*** DATA EXTRACTS ***
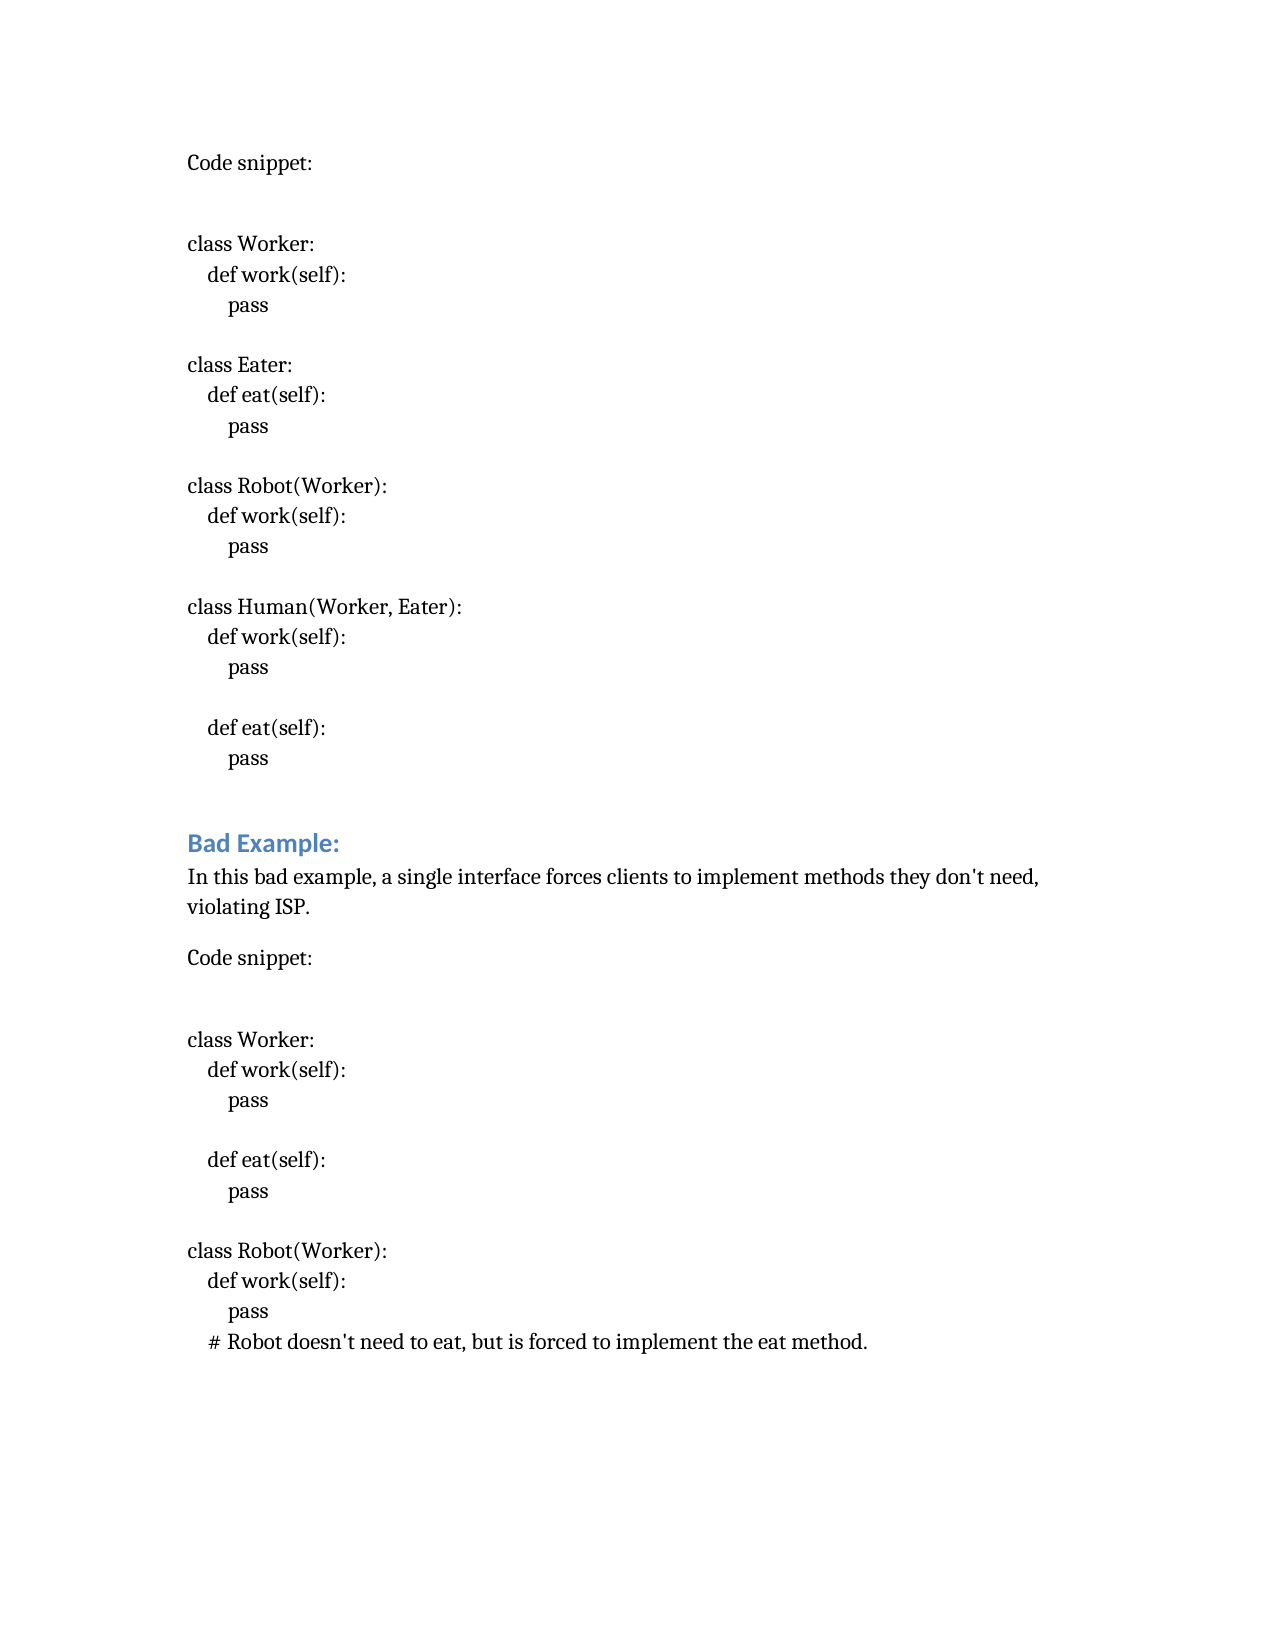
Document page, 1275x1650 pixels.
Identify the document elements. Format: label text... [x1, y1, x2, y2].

text class Worker: def work(self): pass def eat(self): pass class Robot(Worker): def work(self): pass # Robot doesn't need to eat, but is forced to implement the eat method. [187, 996, 1087, 1385]
text Code snippet: [187, 150, 1087, 176]
text Code snippet: [187, 945, 1087, 972]
text In this bad example, a single interface forces clients to implement methods they don't need, violating ISP. [187, 864, 1087, 921]
subtitle Bad Example: [187, 826, 1087, 859]
text class Worker: def work(self): pass class Eater: def eat(self): pass class Robot(Worker): def work(self): pass class Human(Worker, Eater): def work(self): pass def eat(self): pass [187, 201, 1087, 801]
***
AIM OF THE EXERCISE:
Where a picture appears in the data, omit it; restate the rest word for word.

EXERCISE OUTPUT:
Document page, 1275x1650 pixels.
Identify the document elements. Format: label text... [x1, y1, x2, y2].

text class Worker: def work(self): pass def eat(self): pass class Robot(Worker): def work(self): pass # Robot doesn't need to eat, but is forced to implement the eat method. [187, 996, 1087, 1385]
text Code snippet: [187, 150, 1087, 176]
text Code snippet: [187, 945, 1087, 972]
text In this bad example, a single interface forces clients to implement methods they don't need, violating ISP. [187, 864, 1087, 921]
subtitle Bad Example: [187, 826, 1087, 859]
text class Worker: def work(self): pass class Eater: def eat(self): pass class Robot(Worker): def work(self): pass class Human(Worker, Eater): def work(self): pass def eat(self): pass [187, 201, 1087, 801]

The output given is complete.